Po pogromie, jaki akademiczki zgotowały ŁKS-owi Siemens AGD Łódź we własnej hali (97:47) czas na przypieczętowanie szóstego miejsca w tabeli. Podobnie jak łodzianki, także poznanianki mają swoje problemy. Z klubem pożegnały się amerykańskie zawodniczki i mimo szerokiej kadry, pani trener Iwona Jabłońska w większości ma do dyspozycji młode zawodniczki z Polski. MUKS w ostatnich trzech spotkaniach zwyciężył tylko raz i to minimalnie z Odrą w Brzegu (49:48). Poza tym przegrały z Tęczą Leszno u siebie 47:60 i w poprzedniej kolejce z KK Row w Rybniku 42:73. Szkoleniowiec poznanianek miała sporo pretensji do swoich podopiecznych, które notowały fatalną skuteczność, którzy w rzutach za dwa punkty nie przekraczała 30 procent. Podobnie było z rzutami z dystansu, poza meczem z Odrą, gdzie na siedem rzutów zza linii 6,75m do kosza trafiło pięć. Cztery najbardziej wyróżniające się zawodniczki to Żaneta Durak, Agnieszka Makowska, liderka poznańskiej ekipy Agnieszka Makowska oraz grająca z polskim paszportem rozgrywająca, Ramona Casimiro. Plusem tej drużyny jest to, że niemal wszystkie zawodniczki potrafią punktować, często jest to jednak minimalny wkład. Tak jest w przypadki Magdaleny Idziorek czy bardziej doświadczonej Natalii Mrozińskiej. Dość powiedzieć, że MUKS zajmuje przedostatnią pozycję w tabeli przed rywalkami zza miedzy, INEĄ AZS, aczkolwiek w przypadku zwycięstwa z Gorzowem i przegranej Odry mogą wskoczyć jedno oczko wyżej.

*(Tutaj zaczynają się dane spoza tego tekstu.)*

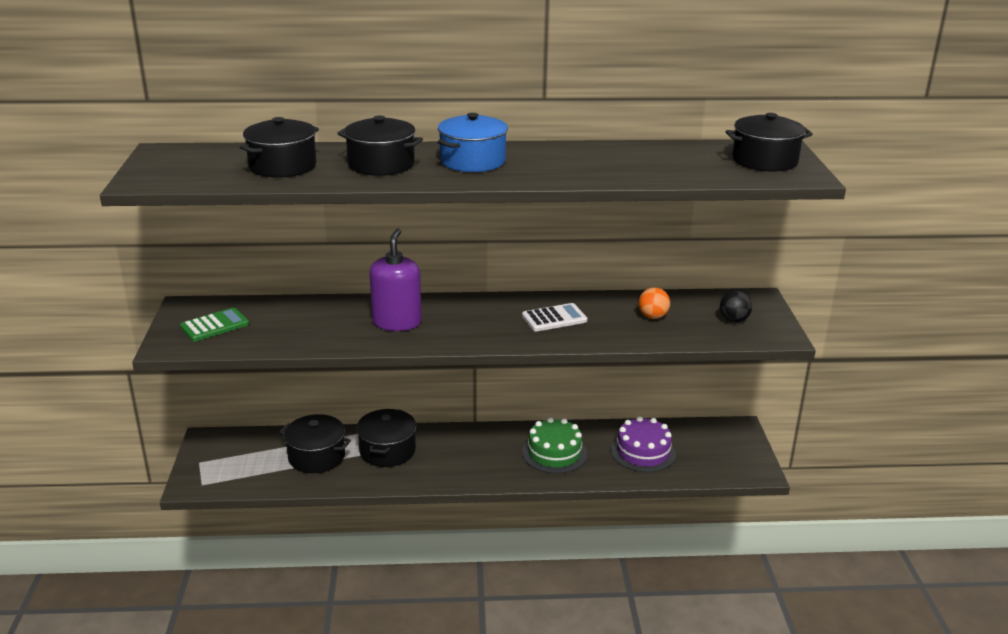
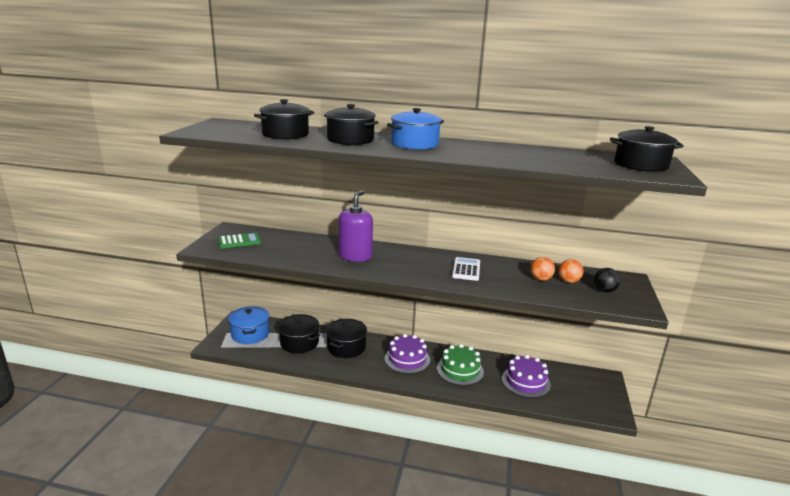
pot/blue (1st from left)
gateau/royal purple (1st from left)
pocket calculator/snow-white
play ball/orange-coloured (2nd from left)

Faworytem tego spotkania będą z pewnością gorzowskie akademiczki. Przeciwko mocno osłabionej Łodzi trener Dariusz Maciejewski dał więcej czasu młodszym zawodniczkom, jak Klaudia Czarnodolska czy Katarzyna Jaworska, które zagrały bardzo dobre spotkanie. Przyzwoicie zagrała również najbardziej doświadczona z młodych koszykarek, Claudia Trębicka, a drużynę prowadziło trio Agnieszka Skobel, Lyndra Weaver i Agnieszka Kaczmarczyk. Najlepszą zawodniczką była jednak rozgrywająca, Allison Smalley, która zdobyła 22 punkty. Najważniejsze było to, że zagrały wszystkie zawodniczki i nie było sytuacji, że dwie czy trzy dziewczyny grały przez ponad 30 minut, co miało miejsce chociażby w przegranym meczu w Krakowie z Wisła (47:84). Wygrana z ŁKS-em pozwoliła oddalić się na dobre od ósmego miejsca, które w pierwszej rundzie play-off zestawiło by nas z Wisłą Can-Pack Kraków. Obecnie jesteśmy na 6. miejscu, a tuż za nami jest Lider Pruszków. Nie mamy raczej szans na piąte miejsce, zajmowane przez rybniczanki. Nawet ich przegrana w ostatnim meczu z Pruszkowem, a nasze zwycięstwo nie pozwoli nam ich przegonić, chyba że Lider wygra bardzo dużą różnicą punktów.
W przypadku tego meczu nie można powiedzieć, że gramy o pietruszkę. Szkoleniowiec akademiczek nie raz podkreślał, że każde spotkanie jest ważne i tak jest też tym razem. Celem minimum jest utrzymanie szóstej lokaty i potem pozostanie już tylko skupić się na pierwszej rundzie play-off i meczach z Lotosem Gdynia.
Początek rywalizacji już jutro w poznańskiej Hali B POSiR-u przy ul. Chwiałkowskiego 34 o godzinie 14.